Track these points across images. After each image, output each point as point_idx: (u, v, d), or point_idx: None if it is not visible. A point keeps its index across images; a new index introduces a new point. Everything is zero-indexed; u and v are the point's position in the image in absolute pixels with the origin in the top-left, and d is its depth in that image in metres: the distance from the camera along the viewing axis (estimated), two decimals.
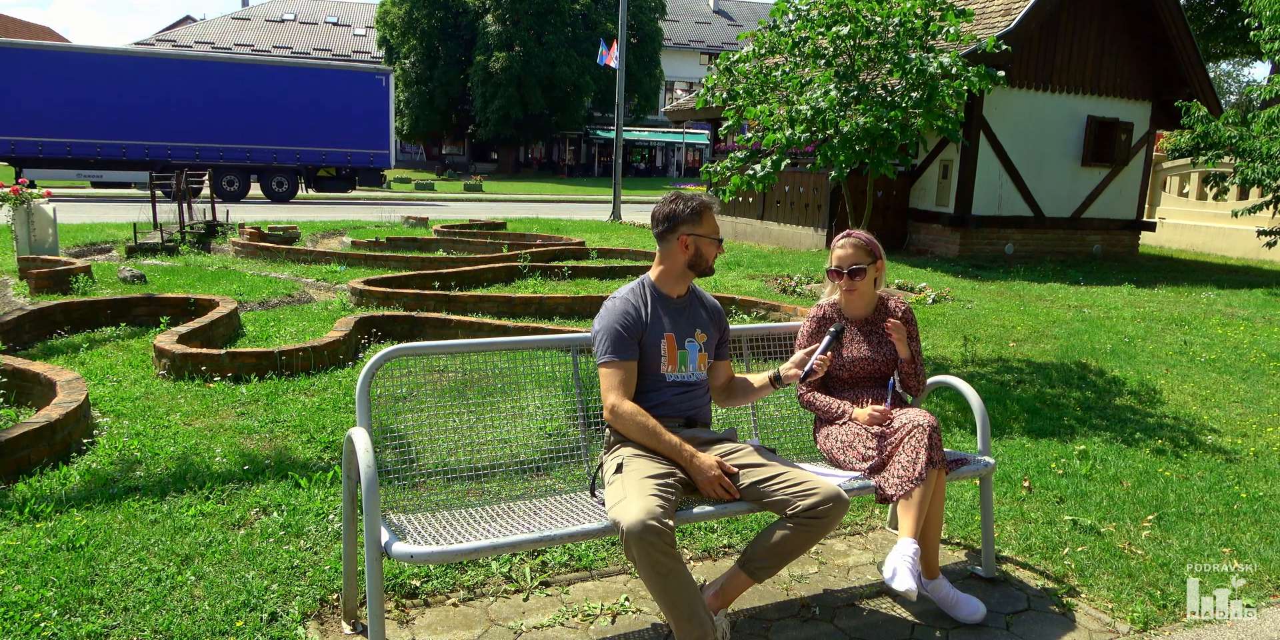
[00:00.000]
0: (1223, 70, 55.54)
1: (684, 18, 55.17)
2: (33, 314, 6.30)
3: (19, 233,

- - - - -

▶ _ASSIGNMENT_
With the images omitted, repeat all the data word for word.

▶ _RESULT_
Track these points across images. After each image, output each point as point_idx: (u, v, d), or point_idx: None if it is not visible. A point keeps its index across images; a new index introduces a new point. Everything is zero-indexed; u and v are the point's position in the image in absolute pixels with the origin in the top-left, and d is its depth in that image in metres: the distance from the camera along the viewing axis (estimated), two decimals.
[00:00.000]
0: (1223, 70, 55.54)
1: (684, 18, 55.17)
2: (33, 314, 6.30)
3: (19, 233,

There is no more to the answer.